La sorcière est aussi une figure récurrente dans son œuvre et son monument commémorant les chasses aux sorcières meuble l’un des salons (Pyre Woman Kneeling, 2002). Pour citer la journaliste et essayiste Mona Chollet, la sorcière "incarne la femme affranchie de toutes les dominations, de toutes les limitations; elle est un idéal vers lequel tendre, elle montre la voie”. “La sorcière est un condensé de tout ce qui dérange chez les femmes.”
La visite permet de découvrir des oeuvres emblématiques telles Untitled, 1995, et Rapture, 2001, où l’artiste réinterprète tour à tour l’iconographie de la crucifixion et l’histoire du Petit Chaperon rouge et de sainte Geneviève, la sainte patronne de Paris à qui la légende attribue la domestication du loup.

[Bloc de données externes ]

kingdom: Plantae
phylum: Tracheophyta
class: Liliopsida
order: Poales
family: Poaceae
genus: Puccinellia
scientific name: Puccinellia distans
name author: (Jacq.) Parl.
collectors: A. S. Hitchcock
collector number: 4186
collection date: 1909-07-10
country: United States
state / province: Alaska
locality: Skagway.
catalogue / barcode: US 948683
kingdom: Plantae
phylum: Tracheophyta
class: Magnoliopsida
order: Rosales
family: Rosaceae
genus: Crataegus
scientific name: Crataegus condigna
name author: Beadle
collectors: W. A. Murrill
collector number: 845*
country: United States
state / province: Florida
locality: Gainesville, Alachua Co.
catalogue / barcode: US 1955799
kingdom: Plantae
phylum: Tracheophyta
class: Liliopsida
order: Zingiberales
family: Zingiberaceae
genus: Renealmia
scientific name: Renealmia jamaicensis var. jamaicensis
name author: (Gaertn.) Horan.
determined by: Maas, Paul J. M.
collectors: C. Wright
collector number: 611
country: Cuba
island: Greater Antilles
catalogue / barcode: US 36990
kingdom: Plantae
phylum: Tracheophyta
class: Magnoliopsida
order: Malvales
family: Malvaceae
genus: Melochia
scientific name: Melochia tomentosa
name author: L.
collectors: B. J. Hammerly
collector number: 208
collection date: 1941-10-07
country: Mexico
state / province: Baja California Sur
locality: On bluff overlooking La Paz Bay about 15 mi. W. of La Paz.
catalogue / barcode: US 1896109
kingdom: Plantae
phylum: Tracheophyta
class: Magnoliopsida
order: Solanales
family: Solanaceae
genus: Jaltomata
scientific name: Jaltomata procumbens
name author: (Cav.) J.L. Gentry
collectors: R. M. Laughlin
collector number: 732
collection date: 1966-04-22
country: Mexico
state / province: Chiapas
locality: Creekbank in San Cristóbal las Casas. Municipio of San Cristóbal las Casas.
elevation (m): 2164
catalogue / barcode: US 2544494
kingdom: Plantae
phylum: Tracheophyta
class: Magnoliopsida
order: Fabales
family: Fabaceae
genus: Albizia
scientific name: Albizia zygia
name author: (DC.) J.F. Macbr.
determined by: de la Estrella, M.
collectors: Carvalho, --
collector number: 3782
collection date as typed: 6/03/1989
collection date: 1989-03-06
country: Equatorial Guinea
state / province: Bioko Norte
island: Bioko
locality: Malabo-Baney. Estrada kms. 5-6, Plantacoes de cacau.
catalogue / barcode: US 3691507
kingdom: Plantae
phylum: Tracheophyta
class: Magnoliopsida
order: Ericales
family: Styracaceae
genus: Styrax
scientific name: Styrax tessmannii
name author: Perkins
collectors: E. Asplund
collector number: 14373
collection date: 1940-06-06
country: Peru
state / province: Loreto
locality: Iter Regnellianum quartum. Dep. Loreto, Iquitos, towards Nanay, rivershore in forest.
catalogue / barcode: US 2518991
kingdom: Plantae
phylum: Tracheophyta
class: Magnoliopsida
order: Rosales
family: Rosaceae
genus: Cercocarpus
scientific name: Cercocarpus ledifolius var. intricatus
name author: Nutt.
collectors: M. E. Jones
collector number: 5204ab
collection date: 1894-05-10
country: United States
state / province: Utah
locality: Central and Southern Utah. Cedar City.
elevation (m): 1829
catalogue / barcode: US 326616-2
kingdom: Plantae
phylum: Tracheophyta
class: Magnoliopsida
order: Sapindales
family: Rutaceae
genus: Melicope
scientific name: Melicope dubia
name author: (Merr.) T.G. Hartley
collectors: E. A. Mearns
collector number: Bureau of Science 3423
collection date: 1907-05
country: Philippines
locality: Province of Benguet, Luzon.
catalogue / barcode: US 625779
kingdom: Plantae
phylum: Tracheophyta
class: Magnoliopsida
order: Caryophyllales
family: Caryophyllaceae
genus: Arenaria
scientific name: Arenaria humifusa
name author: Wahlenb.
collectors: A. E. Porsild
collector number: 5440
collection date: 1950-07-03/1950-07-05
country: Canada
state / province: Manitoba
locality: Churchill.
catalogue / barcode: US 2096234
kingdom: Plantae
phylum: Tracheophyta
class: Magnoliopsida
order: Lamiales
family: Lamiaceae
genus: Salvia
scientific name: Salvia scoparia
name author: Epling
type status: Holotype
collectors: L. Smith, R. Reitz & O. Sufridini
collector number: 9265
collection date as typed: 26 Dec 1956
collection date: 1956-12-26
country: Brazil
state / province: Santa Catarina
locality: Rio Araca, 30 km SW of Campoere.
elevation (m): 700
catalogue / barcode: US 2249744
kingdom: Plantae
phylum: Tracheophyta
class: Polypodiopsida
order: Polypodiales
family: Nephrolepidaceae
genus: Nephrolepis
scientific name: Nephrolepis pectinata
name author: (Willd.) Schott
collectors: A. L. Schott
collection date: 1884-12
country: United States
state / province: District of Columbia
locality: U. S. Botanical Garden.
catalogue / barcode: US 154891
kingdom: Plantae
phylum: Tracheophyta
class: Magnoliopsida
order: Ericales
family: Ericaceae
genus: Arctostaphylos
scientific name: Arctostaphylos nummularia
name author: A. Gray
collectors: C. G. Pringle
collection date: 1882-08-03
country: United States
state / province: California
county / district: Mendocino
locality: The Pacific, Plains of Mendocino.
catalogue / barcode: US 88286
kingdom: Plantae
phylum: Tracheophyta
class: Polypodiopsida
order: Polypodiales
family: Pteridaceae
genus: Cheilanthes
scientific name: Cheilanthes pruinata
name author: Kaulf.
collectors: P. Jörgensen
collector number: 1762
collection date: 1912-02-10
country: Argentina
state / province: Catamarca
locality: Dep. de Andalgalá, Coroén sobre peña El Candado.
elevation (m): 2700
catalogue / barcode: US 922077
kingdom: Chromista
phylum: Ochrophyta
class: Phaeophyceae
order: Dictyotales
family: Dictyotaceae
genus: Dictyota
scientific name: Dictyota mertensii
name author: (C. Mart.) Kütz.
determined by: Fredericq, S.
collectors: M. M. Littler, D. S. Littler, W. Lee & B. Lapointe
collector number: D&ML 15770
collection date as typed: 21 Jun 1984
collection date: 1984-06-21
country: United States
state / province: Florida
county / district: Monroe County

Entre 2012-2017, elle réalise une série de douze tapisseries, et cinq d'entre elles garnissent les murs d'un des luxueux salons.
C’est un univers insolite, à la fois fascinant et dérangeant, que nous dévoile Kiki Smith, un univers qui, pour citer la réalisatrice Claudia Müller “explore la vulnérabilité des corps, subvertit la représentation traditionnellement érotisée du féminin et investit le monde de l'enfance d'une inquiétante étrangeté”.
Kiki Smith est également mise à l’honneur par le Centre de la Gravure et de l’Image Imprimée à La Louvière qui lui offre sa première exposition personnelle en Belgique. Intitulée Entre Chien et Loup / In the Twilight, l’exposition présente plus de 100 estampes, sculptures, dessins.
Kiki Smith, 11 Conti-Monnaie de Paris, 11 Quai de Conti, 75006 Paris, France. Jusqu’au 9 février 2020.
Kiki Smith, Entre chien et loup / In the Twilight, Centre de la Gravure et de l’Image Imprimée, Rue des Amours, 10, 7100 La Louvière, Belgique. Jusqu’au 23 février 2020.
Kiki Smith: I am a Wanderer, Museum of Modern Art Oxford, 30 Pembroke St, Oxford OX1 1BP, Royaume-Uni. Jusqu’au 19 janvier 2020.
Kiki Smith, Compass, Galleria Continua, Via del Castello, 11, 53037 San Gimignano SI, Italie. Jusqu’au 6 janvier 2020.